### TEXTO FORNECIDO ###

Deputado do PSOL diz que Congresso é conservador e impede igualdade de direitos
Pouco antes de sua palestra, em 10 de maio, último dia do seminário sobre Visibilidade LGBT no Mundo do Trabalho, o deputado Jean Wyllys (PSOL-RJ) concedeu esta entrevista ao Jornal Bancário. Nela, trata de vários assuntos ligados ao tema e denuncia o caráter conservador do Congresso Nacional que impede a aprovação de leis voltadas para a justiça social e a igualdade de direitos.
Como o senhor analisa o fato da homofobia persistir em pleno século XXI?
Acho que persiste, principalmente porque continua sendo reproduzida pelos diversos aparelhos ideológicos de Estado, entre eles a escola, as Igrejas, as religiões cristãs, a publicidade, os meios de comunicação de massa. A persistência da homofobia está ligada à ausência de enfrentamento a estes aparatos de reprodução conceitual e à falta de políticas públicas de educação eficazes, que transformassem as escolas em espaços de formação de humanistas, de cidadãos, as próximas gerações. Se isto fosse feito, a médio e longo prazos, a homofobia não desapareceria de todo, mas seria arrefecida, da mesma maneira que aconteceu com o racismo e o antissemitismo. E por que arrefeceu? Porque houve um enfrentamento sério destes espaços onde o imaginário racista é reproduzido.
Foi positivo para reduzir o racismo a criminalização deste comportamento. Como está o projeto de lei que criminaliza a homofobia?
Sabe o que acho que foi eficaz no enfrentamento e na diminuição da força do racismo nas relações sociais? Foi o casamento interracial, muito mais que a lei que equipara o racismo ao antissemitismo. Essa conquista teve um impacto profundo, além de assegurar o estado de direito, os direitos civis para todos, o princípio da igualdade. E isso aconteceu porque os filhos miscigenados, O Estado não pode fazer distinção. E esses filhos passaram a frequentar espaços que antes eram exclusivos dos brancos. A lei que criminaliza a homofobia pode até ser boa, mas eu não acho que seja a melhor forma de enfrentar a homofobia. A melhor forma é o casamento igualitário, é garantir o direito do casamento também a homossexuais. É isto o que vai produzir uma modificação na legislação infraconstitucional produzindo uma verdadeira transformação cultural. As pessoas não são obrigadas a gostar dos homossexuais, mas têm que compreender que eles não podem ser destituídos de direitos por serem diferentes.

### INFORMAÇÕES FORNECIDAS ###

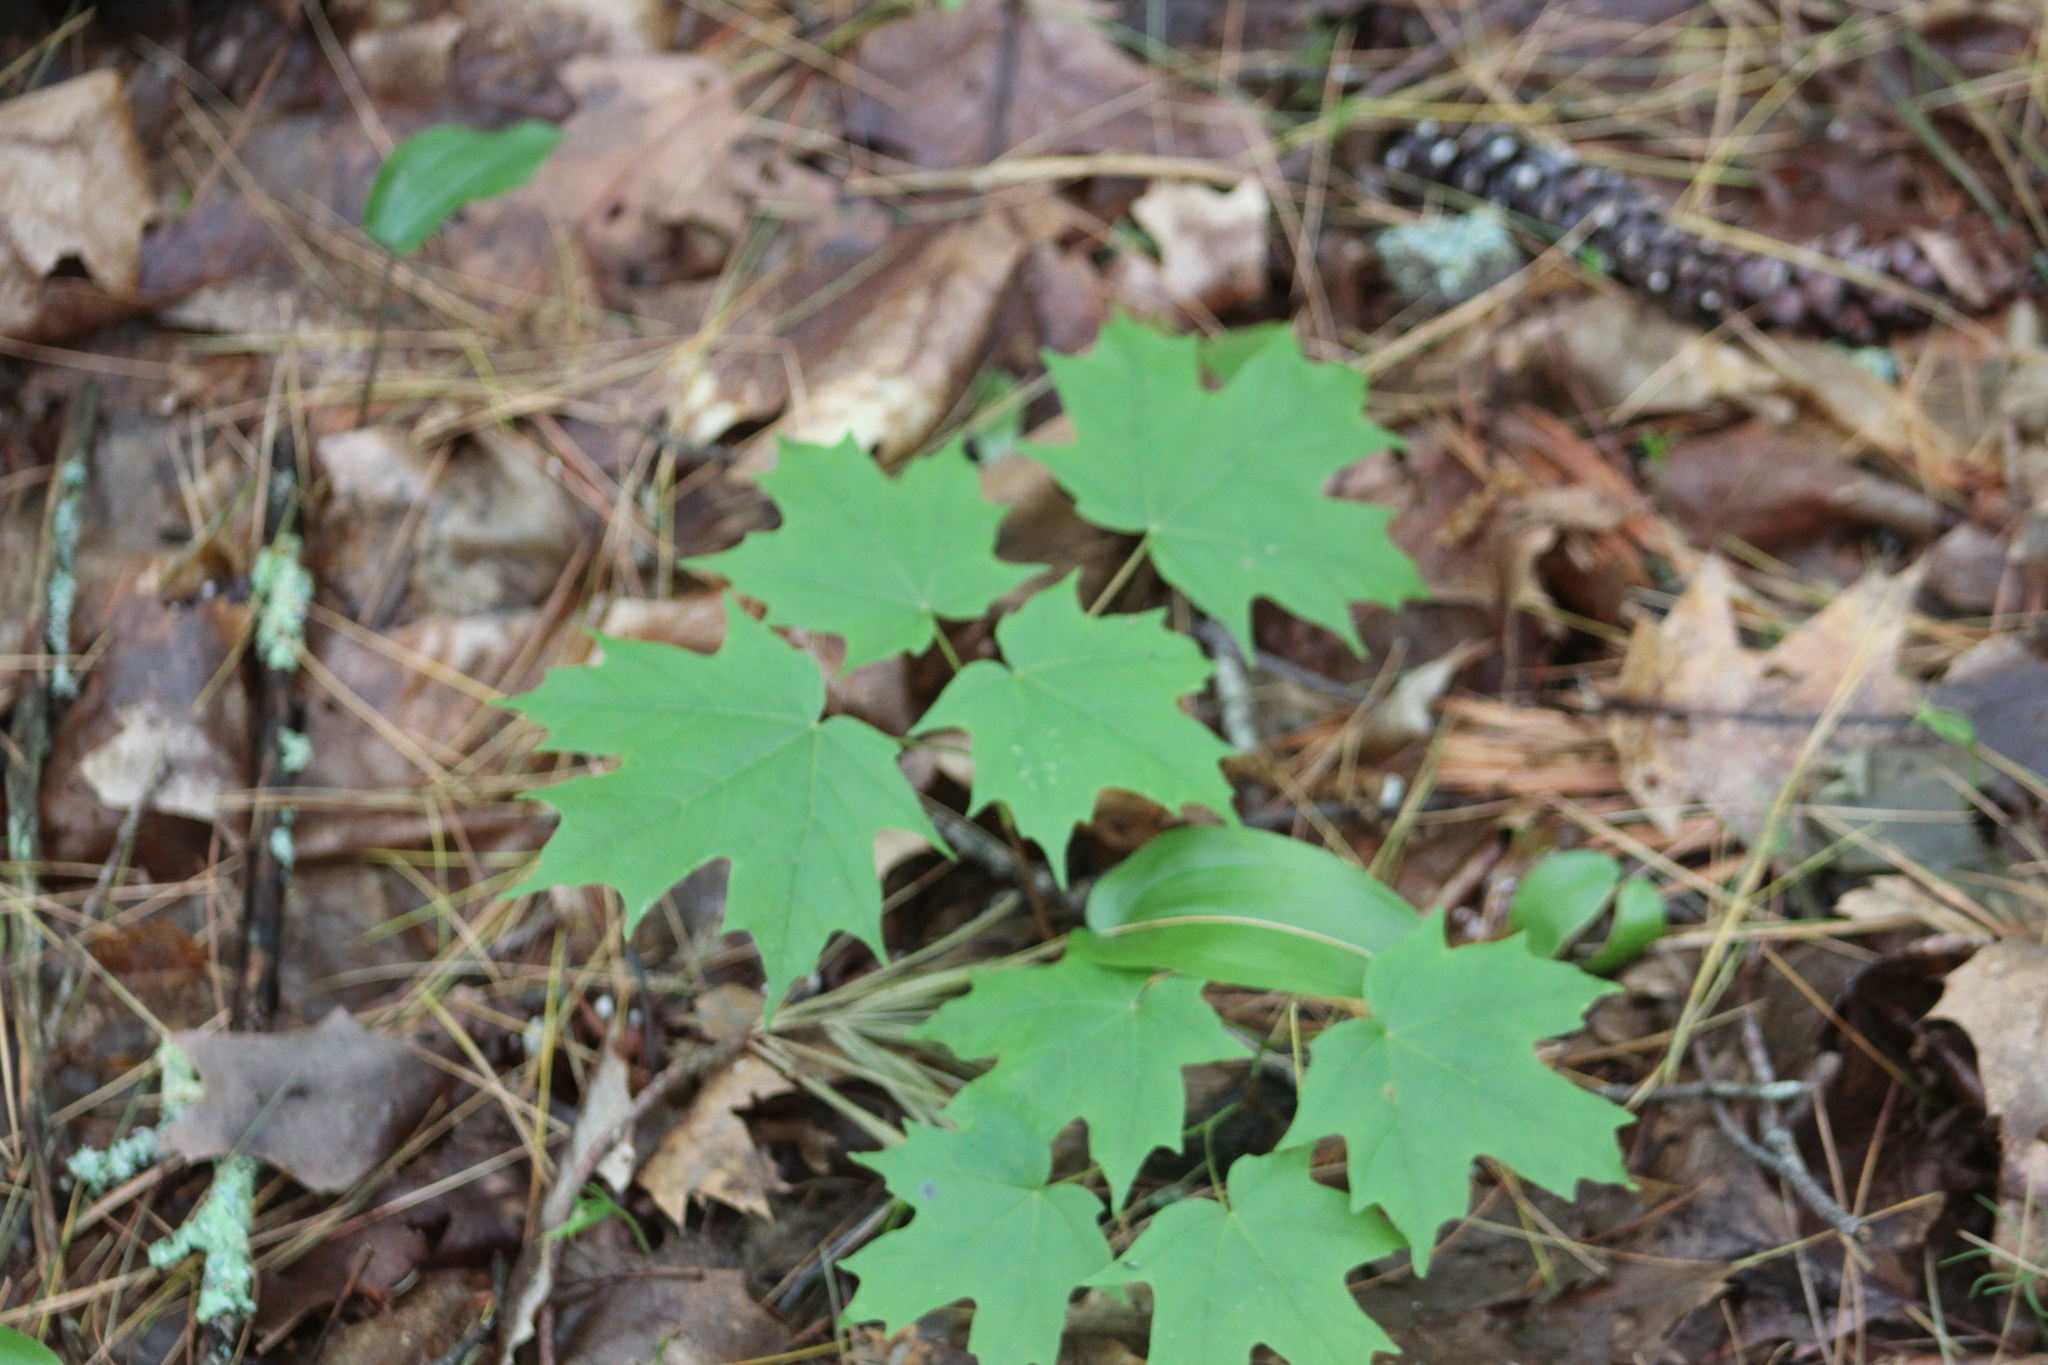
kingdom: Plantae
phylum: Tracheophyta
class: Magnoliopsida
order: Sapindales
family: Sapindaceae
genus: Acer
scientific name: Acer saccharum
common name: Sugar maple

###

_TAREFAS A REALIZAR_
1 – Reescreva o trecho da entrevista sobre homofobia de "Deputado do PSOL" a "pleno século XXI?", trocando "Congresso" por "Parlamento".
2 – Dê continuidade à entrevista sobre homofobia e igualdade de direitos a partir do ponto em que ela termina.
As linhas constituem material à parte, sem relação com o texto.

_TAREFAS RESOLVIDAS_
1 –
Deputado do PSOL diz que Parlamento é conservador e impede igualdade de direitos
Pouco antes de sua palestra, em 10 de maio, último dia do seminário sobre Visibilidade LGBT no Mundo do Trabalho, o deputado Jean Wyllys (PSOL-RJ) concedeu esta entrevista ao Jornal Bancário. Nela, trata de vários assuntos ligados ao tema e denuncia o caráter conservador do Parlamento Nacional que impede a aprovação de leis voltadas para a justiça social e a igualdade de direitos.
Como o senhor analisa o fato da homofobia persistir em pleno século XXI?

2 –
Você apresentou uma Proposta de Emenda Constitucional para garantir este direito.
Sim, em parceria com a deputada Érika Kokay (PT-DF). Para que a PEC seja protocolada precisa de 171 assinaturas, eu já consegui 110. Mas para fortalecer o debate na sociedade e provocar uma pressão de fora para dentro sobre o Congresso Nacional, que é bastante conservador, iniciamos uma campanha pelo casamento igualitário, que vem contando com o apoio da sociedade civil. A ela aderiram grandes nomes ligados às artes, ao teatro, à pintura, à música, ao cinema, à teledramaturgia. Numa segunda fase vão entrar políticos, lideranças religiosas, intelectuais e, numa terceira fase, vamos chamar os cidadãos comuns a se engajarem, com depoimentos, na campanha pela coleta de assinaturas e pela aprovação, que precisa de 308 votos em dois turnos.
Há muitas dificuldade na aprovação de projetos como esse?
Hoje a nossa briga é muito mais para garantir direitos da Constituição de 1988 do que para avançar. O Congresso Nacional é formado por uma maioria conservadora: a bancada evangélica, fundamentalista; a bancada católica; a bancada dos ruralistas; a bancada ligada aos banqueiros. Eles são maioria e impedem qualquer avanço no sentido de promover justiça social e igualdade de direitos. Há uma série de projetos para retroceder os direitos, no que diz respeito às terras dos povos indígenas e quilombolas; a redução das reservas florestais, através do Código Florestal; e a tentativa de criminalizar todas as formas de aborto, inclusive as decorrentes de estupro.
Qual a sua opinião sobre o projeto de decreto legislativo da bancada evangélica da Câmara dos Deputados que altera norma do Conselho Federal de Psicologia, permitindo que psicólogos tratem gays para que passem a ser heterossexuais?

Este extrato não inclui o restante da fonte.